TRY IT: Where an image appears in the data, omit it and reproduce the rest exactly.

THE DATA:
###

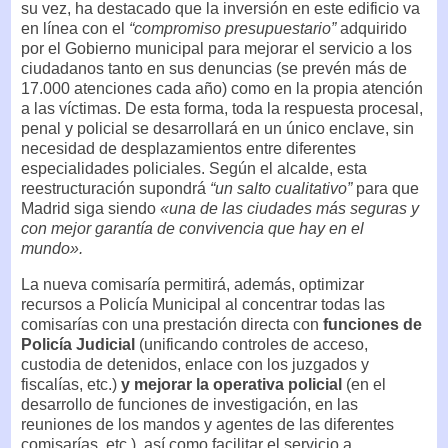
su vez, ha destacado que la inversión en este edificio va
en línea con el
“compromiso presupuestario”
adquirido
por el Gobierno municipal para mejorar el servicio a los
ciudadanos tanto en sus denuncias (se prevén más de
17.000 atenciones cada año) como en la propia atención
a las víctimas. De esta forma, toda la respuesta procesal,
penal y policial se desarrollará en un único enclave, sin
necesidad de desplazamientos entre diferentes
especialidades policiales. Según el alcalde, esta
reestructuración supondrá
“un salto cualitativo”
para que
Madrid siga siendo
«una de las ciudades más seguras y
con mejor garantía de convivencia que hay en el
mundo».
La nueva comisaría permitirá, además, optimizar
recursos a Policía Municipal al concentrar todas las
comisarías con una prestación directa con
funciones de
Policía Judicial
(unificando controles de acceso,
custodia de detenidos, enlace con los juzgados y
fiscalías, etc.)
y mejorar la operativa policial
(en el
desarrollo de funciones de investigación, en las
reuniones de los mandos y agentes de las diferentes
comisarías, etc.), así como facilitar el servicio a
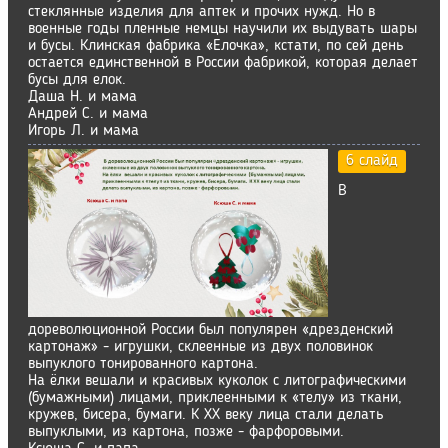
стеклянные изделия для аптек и прочих нужд. Но в
военные годы пленные немцы научили их выдувать шары
и бусы. Клинская фабрика «Елочка», кстати, по сей день
остается единственной в России фабрикой, которая делает
бусы для елок.
Даша Н. и мама
Андрей С. и мама
Игорь Л. и мама
6 слайд
В
дореволюционной России был популярен «дрезденский
картонаж» - игрушки, склеенные из двух половинок
выпуклого тонированного картона.
На ёлки вешали и красивых куколок с литографическими
(бумажными) лицами, приклеенными к «телу» из ткани,
кружев, бисера, бумаги. К XX веку лица стали делать
выпуклыми, из картона, позже - фарфоровыми.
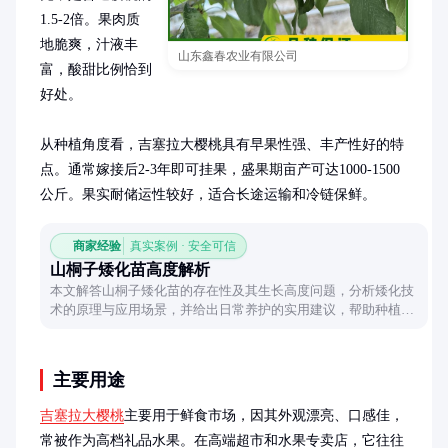
1.5-2倍。果肉质
地脆爽，汁液丰
山东鑫春农业有限公司
富，酸甜比例恰到
好处。

从种植角度看，吉塞拉大樱桃具有早果性强、丰产性好的特
点。通常嫁接后2-3年即可挂果，盛果期亩产可达1000-1500
公斤。果实耐储运性较好，适合长途运输和冷链保鲜。
商家经验
真实案例 · 安全可信
山桐子矮化苗高度解析
本文解答山桐子矮化苗的存在性及其生长高度问题，分析矮化技
术的原理与应用场景，并给出日常养护的实用建议，帮助种植者
掌握核心信息。
主要用途
吉塞拉大樱桃
主要用于鲜食市场，因其外观漂亮、口感佳，
常被作为高档礼品水果。在高端超市和水果专卖店，它往往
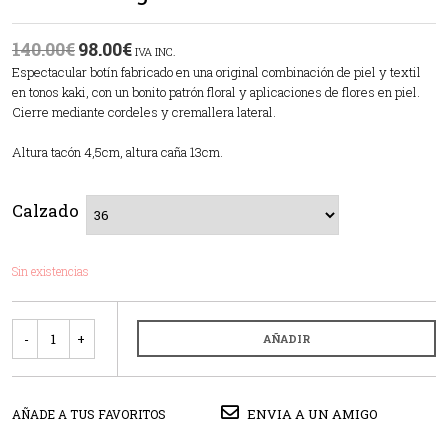
140.00
€
98.00
€
IVA INC.
Espectacular botín fabricado en una original combinación de piel y textil
en tonos kaki, con un bonito patrón floral y aplicaciones de flores en piel.
Cierre mediante cordeles y cremallera lateral.
Altura tacón 4,5cm, altura caña 13cm.
Calzado
Sin existencias
Cantidad
AÑADIR
ENVIA A UN AMIGO
AÑADE A TUS FAVORITOS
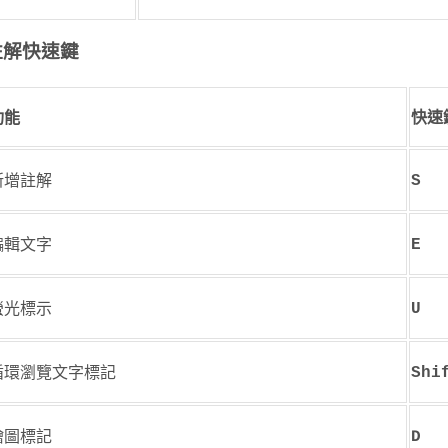
註解快速鍵
功能
快速
新增註解
S
編輯文字
E
螢光標示
U
循環瀏覽文字標記
Shi
繪圖標記
D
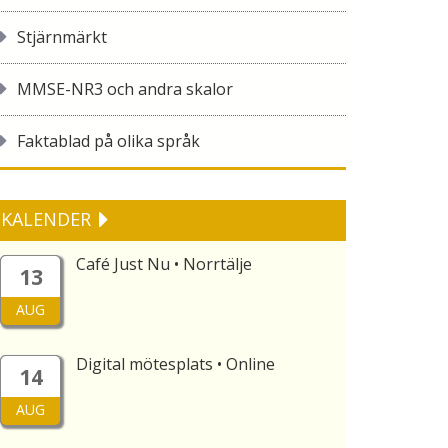
Stjärnmärkt
MMSE-NR3 och andra skalor
Faktablad på olika språk
KALENDER
Café Just Nu • Norrtälje
13
AUG
Digital mötesplats • Online
14
AUG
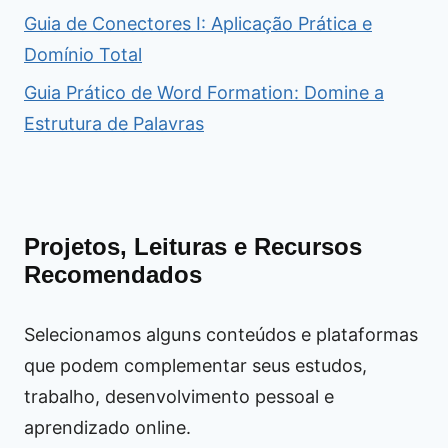
Guia de Conectores I: Aplicação Prática e
Domínio Total
Guia Prático de Word Formation: Domine a
Estrutura de Palavras
Projetos, Leituras e Recursos
Recomendados
Selecionamos alguns conteúdos e plataformas
que podem complementar seus estudos,
trabalho, desenvolvimento pessoal e
aprendizado online.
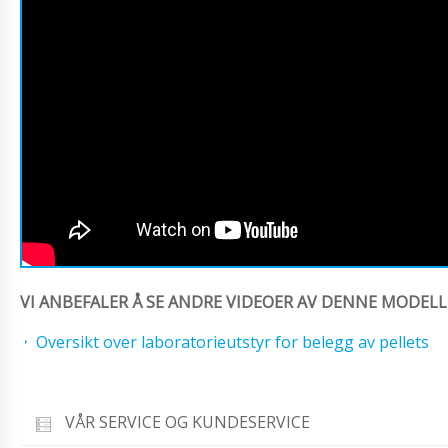
VI ANBEFALER Å SE ANDRE VIDEOER AV DENNE MODELL
Oversikt over laboratorieutstyr for belegg av pellets
VÅR SERVICE OG KUNDESERVICE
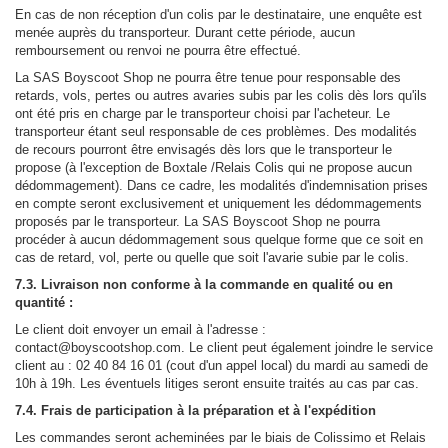
En cas de non réception d'un colis par le destinataire, une enquête est
menée auprès du transporteur. Durant cette période, aucun
remboursement ou renvoi ne pourra être effectué.
La SAS Boyscoot Shop ne pourra être tenue pour responsable des
retards, vols, pertes ou autres avaries subis par les colis dès lors qu'ils
ont été pris en charge par le transporteur choisi par l'acheteur. Le
transporteur étant seul responsable de ces problèmes. Des modalités
de recours pourront être envisagés dès lors que le transporteur le
propose (à l'exception de Boxtale /Relais Colis qui ne propose aucun
dédommagement). Dans ce cadre, les modalités d'indemnisation prises
en compte seront exclusivement et uniquement les dédommagements
proposés par le transporteur. La SAS Boyscoot Shop ne pourra
procéder à aucun dédommagement sous quelque forme que ce soit en
cas de retard, vol, perte ou quelle que soit l'avarie subie par le colis.
7.3. Livraison non conforme à la commande en qualité ou en
quantité :
Le client doit envoyer un email à l'adresse :
contact@boyscootshop.com. Le client peut également joindre le service
client au : 02 40 84 16 01 (cout d'un appel local) du mardi au samedi de
10h à 19h. Les éventuels litiges seront ensuite traités au cas par cas.
7.4. Frais de participation à la préparation et à l'expédition
Les commandes seront acheminées par le biais de Colissimo et Relais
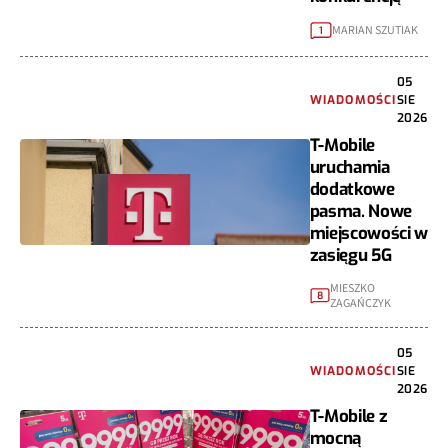
MARIAN SZUTIAK
1
05
WIADOMOŚCI
SIE
2026
T-Mobile
uruchamia
dodatkowe
pasma. Nowe
miejscowości w
zasięgu 5G
MIESZKO
8
ZAGAŃCZYK
05
WIADOMOŚCI
SIE
2026
T-Mobile z
mocną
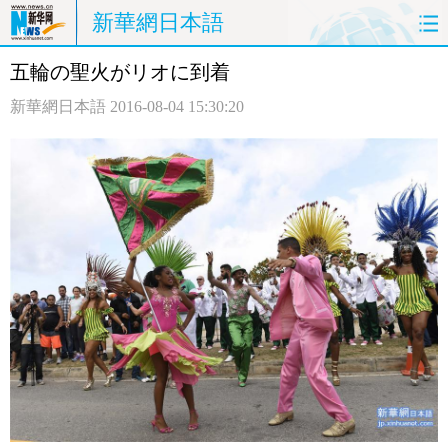
新華網日本語
五輪の聖火がリオに到着
ホームページ
政治
経済
新華網日本語
2016-08-04 15:30:20
社会
文化
エンタメ
観光
評論
写真
中日対訳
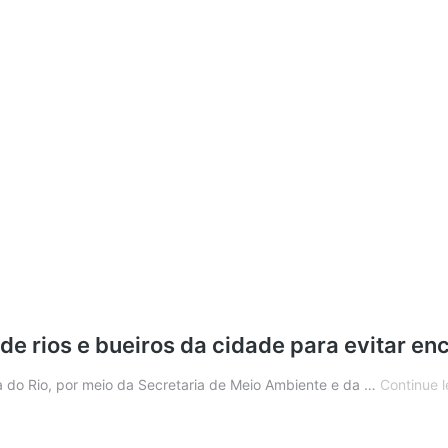
a de rios e bueiros da cidade para evitar 
 do Rio, por meio da Secretaria de Meio Ambiente e da …
Continue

###

RESULT OF THE TASK:
su vez, ha destacado que la inversión en este edificio va
en línea con el
“compromiso presupuestario”
adquirido
por el Gobierno municipal para mejorar el servicio a los
ciudadanos tanto en sus denuncias (se prevén más de
17.000 atenciones cada año) como en la propia atención
a las víctimas. De esta forma, toda la respuesta procesal,
penal y policial se desarrollará en un único enclave, sin
necesidad de desplazamientos entre diferentes
especialidades policiales. Según el alcalde, esta
reestructuración supondrá
“un salto cualitativo”
para que
Madrid siga siendo
«una de las ciudades más seguras y
con mejor garantía de convivencia que hay en el
mundo».
La nueva comisaría permitirá, además, optimizar
recursos a Policía Municipal al concentrar todas las
comisarías con una prestación directa con
funciones de
Policía Judicial
(unificando controles de acceso,
custodia de detenidos, enlace con los juzgados y
fiscalías, etc.)
y mejorar la operativa policial
(en el
desarrollo de funciones de investigación, en las
reuniones de los mandos y agentes de las diferentes
comisarías, etc.), así como facilitar el servicio a
стеклянные изделия для аптек и прочих нужд. Но в
военные годы пленные немцы научили их выдувать шары
и бусы. Клинская фабрика «Елочка», кстати, по сей день
остается единственной в России фабрикой, которая делает
бусы для елок.
Даша Н. и мама
Андрей С. и мама
Игорь Л. и мама
6 слайд
В
дореволюционной России был популярен «дрезденский
картонаж» - игрушки, склеенные из двух половинок
выпуклого тонированного картона.
На ёлки вешали и красивых куколок с литографическими
(бумажными) лицами, приклеенными к «телу» из ткани,
кружев, бисера, бумаги. К XX веку лица стали делать
выпуклыми, из картона, позже - фарфоровыми.
1.5-2倍。果肉质
地脆爽，汁液丰
山东鑫春农业有限公司
富，酸甜比例恰到
好处。

从种植角度看，吉塞拉大樱桃具有早果性强、丰产性好的特
点。通常嫁接后2-3年即可挂果，盛果期亩产可达1000-1500
公斤。果实耐储运性较好，适合长途运输和冷链保鲜。
商家经验
真实案例 · 安全可信
山桐子矮化苗高度解析
本文解答山桐子矮化苗的存在性及其生长高度问题，分析矮化技
术的原理与应用场景，并给出日常养护的实用建议，帮助种植者
掌握核心信息。
主要用途
吉塞拉大樱桃
主要用于鲜食市场，因其外观漂亮、口感佳，
常被作为高档礼品水果。在高端超市和水果专卖店，它往往
140.00
€
98.00
€
IVA INC.
Espectacular botín fabricado en una original combinación de piel y textil
en tonos kaki, con un bonito patrón floral y aplicaciones de flores en piel.
Cierre mediante cordeles y cremallera lateral.
Altura tacón 4,5cm, altura caña 13cm.
Calzado
Sin existencias
Cantidad
AÑADIR
ENVIA A UN AMIGO
AÑADE A TUS FAVORITOS
註解快速鍵
功能
快速
新增註解
S
編輯文字
E
螢光標示
U
循環瀏覽文字標記
Shi
繪圖標記
D
Stjärnmärkt
MMSE-NR3 och andra skalor
Faktablad på olika språk
KALENDER
Café Just Nu • Norrtälje
13
AUG
Digital mötesplats • Online
14
AUG
Guia de Conectores I: Aplicação Prática e
Domínio Total
Guia Prático de Word Formation: Domine a
Estrutura de Palavras
Projetos, Leituras e Recursos
Recomendados
Selecionamos alguns conteúdos e plataformas
que podem complementar seus estudos,
trabalho, desenvolvimento pessoal e
aprendizado online.
VI ANBEFALER Å SE ANDRE VIDEOER AV DENNE MODELL
Oversikt over laboratorieutstyr for belegg av pellets
VÅR SERVICE OG KUNDESERVICE
En cas de non réception d'un colis par le destinataire, une enquête est
menée auprès du transporteur. Durant cette période, aucun
remboursement ou renvoi ne pourra être effectué.
La SAS Boyscoot Shop ne pourra être tenue pour responsable des
retards, vols, pertes ou autres avaries subis par les colis dès lors qu'ils
ont été pris en charge par le transporteur choisi par l'acheteur. Le
transporteur étant seul responsable de ces problèmes. Des modalités
de recours pourront être envisagés dès lors que le transporteur le
propose (à l'exception de Boxtale /Relais Colis qui ne propose aucun
dédommagement). Dans ce cadre, les modalités d'indemnisation prises
en compte seront exclusivement et uniquement les dédommagements
proposés par le transporteur. La SAS Boyscoot Shop ne pourra
procéder à aucun dédommagement sous quelque forme que ce soit en
cas de retard, vol, perte ou quelle que soit l'avarie subie par le colis.
7.3. Livraison non conforme à la commande en qualité ou en
quantité :
Le client doit envoyer un email à l'adresse :
contact@boyscootshop.com. Le client peut également joindre le service
client au : 02 40 84 16 01 (cout d'un appel local) du mardi au samedi de
10h à 19h. Les éventuels litiges seront ensuite traités au cas par cas.
7.4. Frais de participation à la préparation et à l'expédition
Les commandes seront acheminées par le biais de Colissimo et Relais
MARIAN SZUTIAK
1
05
WIADOMOŚCI
SIE
2026
T-Mobile
uruchamia
dodatkowe
pasma. Nowe
miejscowości w
zasięgu 5G
MIESZKO
8
ZAGAŃCZYK
05
WIADOMOŚCI
SIE
2026
T-Mobile z
mocną
新華網日本語
五輪の聖火がリオに到着
ホームページ
政治
経済
新華網日本語
2016-08-04 15:30:20
社会
文化
エンタメ
観光
評論
写真
中日対訳
a de rios e bueiros da cidade para evitar 
 do Rio, por meio da Secretaria de Meio Ambiente e da …
Continue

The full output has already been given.